* **TASK**:
Given the records below, set each one down again exactly as it reads.

(Entries taken from a collection)
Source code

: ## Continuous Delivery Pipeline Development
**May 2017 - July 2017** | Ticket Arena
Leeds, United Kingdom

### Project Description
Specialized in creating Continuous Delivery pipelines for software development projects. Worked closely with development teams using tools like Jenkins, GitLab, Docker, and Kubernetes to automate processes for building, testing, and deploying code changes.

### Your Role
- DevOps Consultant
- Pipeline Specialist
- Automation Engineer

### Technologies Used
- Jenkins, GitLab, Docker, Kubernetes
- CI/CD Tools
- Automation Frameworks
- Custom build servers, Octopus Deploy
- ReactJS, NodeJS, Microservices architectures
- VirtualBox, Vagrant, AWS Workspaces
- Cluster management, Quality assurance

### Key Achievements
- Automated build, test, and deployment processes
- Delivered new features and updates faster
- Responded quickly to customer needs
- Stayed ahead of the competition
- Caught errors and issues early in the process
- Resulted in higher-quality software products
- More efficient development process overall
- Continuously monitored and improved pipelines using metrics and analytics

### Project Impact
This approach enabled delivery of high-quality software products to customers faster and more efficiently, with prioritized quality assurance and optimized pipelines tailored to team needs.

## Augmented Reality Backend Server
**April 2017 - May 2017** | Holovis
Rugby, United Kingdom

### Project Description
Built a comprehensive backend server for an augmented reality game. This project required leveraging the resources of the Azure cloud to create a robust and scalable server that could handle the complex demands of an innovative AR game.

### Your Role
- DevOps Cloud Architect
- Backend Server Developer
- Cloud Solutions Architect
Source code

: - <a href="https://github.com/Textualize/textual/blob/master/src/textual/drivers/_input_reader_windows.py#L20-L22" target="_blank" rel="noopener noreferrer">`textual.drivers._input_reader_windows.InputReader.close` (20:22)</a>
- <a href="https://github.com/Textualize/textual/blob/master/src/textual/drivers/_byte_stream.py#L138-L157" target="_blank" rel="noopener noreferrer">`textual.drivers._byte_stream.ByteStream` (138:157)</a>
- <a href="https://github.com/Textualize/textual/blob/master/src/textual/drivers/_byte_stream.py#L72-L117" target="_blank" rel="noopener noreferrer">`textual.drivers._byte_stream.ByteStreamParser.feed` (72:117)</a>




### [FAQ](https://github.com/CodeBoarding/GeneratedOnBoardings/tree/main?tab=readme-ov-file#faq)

* **ANSWER SPACE**:
Source code

: ## Continuous Delivery Pipeline Development
**May 2017 - July 2017** | Ticket Arena
Leeds, United Kingdom

### Project Description
Specialized in creating Continuous Delivery pipelines for software development projects. Worked closely with development teams using tools like Jenkins, GitLab, Docker, and Kubernetes to automate processes for building, testing, and deploying code changes.

### Your Role
- DevOps Consultant
- Pipeline Specialist
- Automation Engineer

### Technologies Used
- Jenkins, GitLab, Docker, Kubernetes
- CI/CD Tools
- Automation Frameworks
- Custom build servers, Octopus Deploy
- ReactJS, NodeJS, Microservices architectures
- VirtualBox, Vagrant, AWS Workspaces
- Cluster management, Quality assurance

### Key Achievements
- Automated build, test, and deployment processes
- Delivered new features and updates faster
- Responded quickly to customer needs
- Stayed ahead of the competition
- Caught errors and issues early in the process
- Resulted in higher-quality software products
- More efficient development process overall
- Continuously monitored and improved pipelines using metrics and analytics

### Project Impact
This approach enabled delivery of high-quality software products to customers faster and more efficiently, with prioritized quality assurance and optimized pipelines tailored to team needs.

## Augmented Reality Backend Server
**April 2017 - May 2017** | Holovis
Rugby, United Kingdom

### Project Description
Built a comprehensive backend server for an augmented reality game. This project required leveraging the resources of the Azure cloud to create a robust and scalable server that could handle the complex demands of an innovative AR game.

### Your Role
- DevOps Cloud Architect
- Backend Server Developer
- Cloud Solutions Architect
Source code

: - <a href="https://github.com/Textualize/textual/blob/master/src/textual/drivers/_input_reader_windows.py#L20-L22" target="_blank" rel="noopener noreferrer">`textual.drivers._input_reader_windows.InputReader.close` (20:22)</a>
- <a href="https://github.com/Textualize/textual/blob/master/src/textual/drivers/_byte_stream.py#L138-L157" target="_blank" rel="noopener noreferrer">`textual.drivers._byte_stream.ByteStream` (138:157)</a>
- <a href="https://github.com/Textualize/textual/blob/master/src/textual/drivers/_byte_stream.py#L72-L117" target="_blank" rel="noopener noreferrer">`textual.drivers._byte_stream.ByteStreamParser.feed` (72:117)</a>




### [FAQ](https://github.com/CodeBoarding/GeneratedOnBoardings/tree/main?tab=readme-ov-file#faq)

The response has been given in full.